── EXTRAIT SOURCE
Les aficionados seront en terrain connu :
La saveur de la pastèque reprend les thèmes majeurs de Tsai Ming-Liang, de l'importance de l'eau à la quête de l'amour en passant par la sexualité malade, la solitude urbaine et la mélancolie qui presse les âmes. En supplément sur le DVD de
La saveur de la pastèque, on retrouve
Et-là bas quelle heure est-il?, le meilleur opus du grand Tsai Ming-Liang, qui sur fond de deuil scrute tous les tohu-bohu intérieurs de personnages fâchés avec les cruelles lois du désir. Deux chefs-d’œuvre pour le prix d’un.
────
── INFORMATIONS FOURNIES
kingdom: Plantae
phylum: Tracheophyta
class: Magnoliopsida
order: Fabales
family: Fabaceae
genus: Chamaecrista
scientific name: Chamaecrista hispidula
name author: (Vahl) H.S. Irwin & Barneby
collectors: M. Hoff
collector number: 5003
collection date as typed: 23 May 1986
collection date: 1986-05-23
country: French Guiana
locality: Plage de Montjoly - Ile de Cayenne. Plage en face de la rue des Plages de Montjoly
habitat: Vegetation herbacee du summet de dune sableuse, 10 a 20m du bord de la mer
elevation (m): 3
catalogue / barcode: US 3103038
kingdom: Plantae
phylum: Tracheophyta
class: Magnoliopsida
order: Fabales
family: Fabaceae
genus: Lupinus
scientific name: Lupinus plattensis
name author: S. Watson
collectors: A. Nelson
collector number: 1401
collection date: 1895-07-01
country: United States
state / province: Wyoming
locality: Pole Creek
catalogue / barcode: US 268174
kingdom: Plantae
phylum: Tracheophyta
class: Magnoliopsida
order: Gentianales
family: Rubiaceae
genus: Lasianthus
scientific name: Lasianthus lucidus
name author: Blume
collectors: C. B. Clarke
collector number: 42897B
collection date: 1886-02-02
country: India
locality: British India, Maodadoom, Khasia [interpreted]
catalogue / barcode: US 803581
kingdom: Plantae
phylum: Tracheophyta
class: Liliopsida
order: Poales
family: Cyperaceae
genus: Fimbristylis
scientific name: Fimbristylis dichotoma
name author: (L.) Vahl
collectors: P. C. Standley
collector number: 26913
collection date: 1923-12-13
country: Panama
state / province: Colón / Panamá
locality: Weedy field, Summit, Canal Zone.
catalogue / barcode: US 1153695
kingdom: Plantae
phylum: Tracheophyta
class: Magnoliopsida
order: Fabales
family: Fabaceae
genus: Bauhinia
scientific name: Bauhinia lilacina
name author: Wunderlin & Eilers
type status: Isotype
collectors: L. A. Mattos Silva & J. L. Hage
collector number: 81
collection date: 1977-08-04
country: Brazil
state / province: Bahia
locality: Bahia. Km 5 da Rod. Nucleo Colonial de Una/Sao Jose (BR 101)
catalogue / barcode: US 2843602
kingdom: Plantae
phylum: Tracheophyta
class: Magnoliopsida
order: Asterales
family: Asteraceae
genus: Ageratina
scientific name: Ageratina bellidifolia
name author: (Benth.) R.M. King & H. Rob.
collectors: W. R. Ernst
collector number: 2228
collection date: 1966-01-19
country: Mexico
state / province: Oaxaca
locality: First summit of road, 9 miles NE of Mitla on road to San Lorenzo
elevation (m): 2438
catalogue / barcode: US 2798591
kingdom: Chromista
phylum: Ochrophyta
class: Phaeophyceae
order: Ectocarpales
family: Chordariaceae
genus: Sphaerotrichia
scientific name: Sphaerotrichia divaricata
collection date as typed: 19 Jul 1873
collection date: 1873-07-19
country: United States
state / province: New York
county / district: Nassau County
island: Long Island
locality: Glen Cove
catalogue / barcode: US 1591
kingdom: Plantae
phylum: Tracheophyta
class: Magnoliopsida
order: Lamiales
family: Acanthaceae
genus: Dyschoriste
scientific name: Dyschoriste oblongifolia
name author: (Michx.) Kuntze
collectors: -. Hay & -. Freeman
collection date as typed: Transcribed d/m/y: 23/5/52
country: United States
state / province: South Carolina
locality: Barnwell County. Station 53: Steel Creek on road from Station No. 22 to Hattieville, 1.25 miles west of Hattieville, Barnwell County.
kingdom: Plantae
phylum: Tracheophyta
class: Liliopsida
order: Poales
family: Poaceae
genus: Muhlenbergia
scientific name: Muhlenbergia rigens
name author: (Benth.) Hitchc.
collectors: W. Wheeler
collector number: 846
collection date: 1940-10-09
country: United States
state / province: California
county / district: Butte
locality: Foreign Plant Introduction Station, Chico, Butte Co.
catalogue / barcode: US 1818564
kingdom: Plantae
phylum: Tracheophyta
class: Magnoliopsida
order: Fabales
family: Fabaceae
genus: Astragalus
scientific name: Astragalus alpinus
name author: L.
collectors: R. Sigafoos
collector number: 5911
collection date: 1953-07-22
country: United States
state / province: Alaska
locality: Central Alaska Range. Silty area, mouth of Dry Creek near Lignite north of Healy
────
→ **TRAVAIL DEMANDÉ**
Imprimez sans rien modifier le passage de la critique sur Tsai Ming-Liang qui va de « Les aficionados seront » jusqu'à « le prix d’un. » inclus. Les entrées ne jouent aucun rôle dans ce travail.

→ **TÂCHE ACCOMPLIE**
Les aficionados seront en terrain connu :
La saveur de la pastèque reprend les thèmes majeurs de Tsai Ming-Liang, de l'importance de l'eau à la quête de l'amour en passant par la sexualité malade, la solitude urbaine et la mélancolie qui presse les âmes. En supplément sur le DVD de
La saveur de la pastèque, on retrouve
Et-là bas quelle heure est-il?, le meilleur opus du grand Tsai Ming-Liang, qui sur fond de deuil scrute tous les tohu-bohu intérieurs de personnages fâchés avec les cruelles lois du désir. Deux chefs-d’œuvre pour le prix d’un.